Dataset | Structure | Size |
---|---|---|
LP50 | doc1 doc2 avg | 50 docs |
The algorithm takes two documents doc1 and doc2 as its input and calculates their similarity as follows:
- For each document, the related set of entities is retrieved. The output of this step are the sets E1 and E2, respectively.
- For each pair of entities (i.e. for the cross product of the sets), the similarity score is computed.
- Only the maximum value is preserved for determining the document similarity evaluation. Therefore, for each entity in E1 the maximum similarity to an entity in E2 is kept and vice versa.
- The similarity score between the two documents is calculated by averaging the sum of all these maximum similarities.
The similarity_function can be customized by the user.
The Document Similarity task simply ignores any missing entities and computes the similarity only on entities that both occur in the gold standard dataset and in the input file.

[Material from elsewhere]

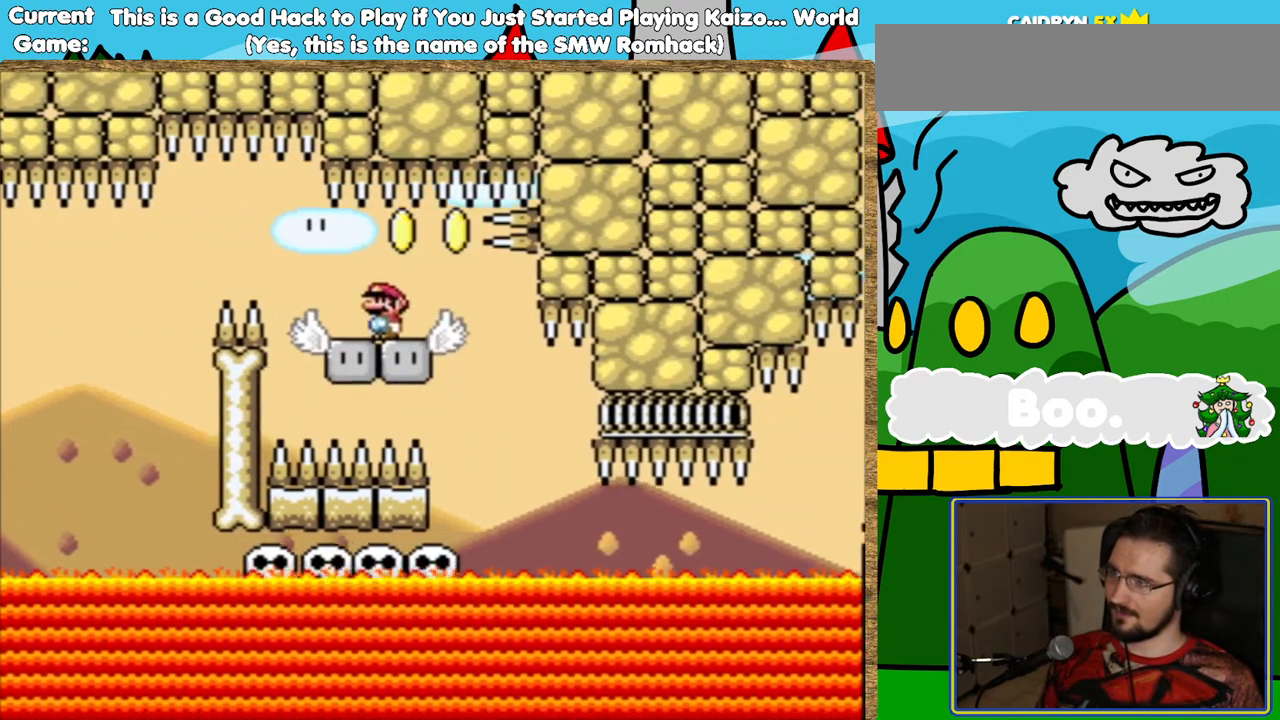
{"buttons": ["Y", "DPAD_DOWN"], "events": [[185, "DPAD_LEFT", "down"], [269, "DPAD_LEFT", "up"], [320, "DPAD_DOWN", "down"]]}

Metric | Range | Interpretation |
---|---|---|
Pearson correlation coefficient (P_cor) | [-1,1] | Extreme values: correlation, Values close to 0: no correlation |
Spearman correlation coefficient (S_cor) | [-1,1] | Extreme values: correlation, Values close to 0: no correlation |
Harmonic mean of P_cor and S_cor | [-1,1] | Extreme values: correlation, Values close to 0: no correlation |